Open chegmarco1989 opened 2 years ago

chegmarco1989 commented 2 years ago

Hi.

We want to know:

1 - How to use it in the case of ranking of web pages ??? What can we insert into the $datasource variable to successfully classify our web page ??? Should we just put the list of urls as datasource ???

2 - Is this package capable of classifying a large or large database of the order of millions or even billions of data ???

Thank you for informing us please.

DavidBelicza commented 2 years ago

Hi @chegmarco1989

The data source is a nested array of integers or a graph if you like. These integers represent the IDs of the entities that being page ranked.

Btw, pagerank is not definitely for ranking webpages. It can rank entities if the relationship between these entities is known. It is called to "Page rank" because the name of the inventor is "Larry Page".

The functional tests shows the usage: https://github.com/PHP-Science/PageRank/blob/master/tests/functional/Service/PageRankAlgorithmTest.php#L86

The array contains a list of entities with their IDs. And it also contains the incoming and outgoing connections.

This method shows how to build up the object and where to put the data source: createPageRankAlgorithm And the method testRun shows the usage.

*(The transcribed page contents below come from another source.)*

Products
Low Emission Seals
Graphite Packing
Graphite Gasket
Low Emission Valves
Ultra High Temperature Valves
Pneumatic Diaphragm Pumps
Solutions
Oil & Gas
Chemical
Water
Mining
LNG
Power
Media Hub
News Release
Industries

Too many entities or too high iteration number will consume more time to execute the algorithm. I believe, in real world, a pagerank algorithm runs in parallel in smaller topics - sometimes for weeks. (Also the optimised search algorithms weren't as efficient as the PHP builtin search algorithms.)

chegmarco1989 commented 2 years ago

Thank you very much @DavidBelicza for your answer.

But what do you mean by "Also the optimised search algorithms weren't as efficient as the PHP builtin search algorithms" ???

Can you give us some examples of native PHP algorithms that can deliver results more efficiently than "PageRank" ???

Thank you for responding to us please.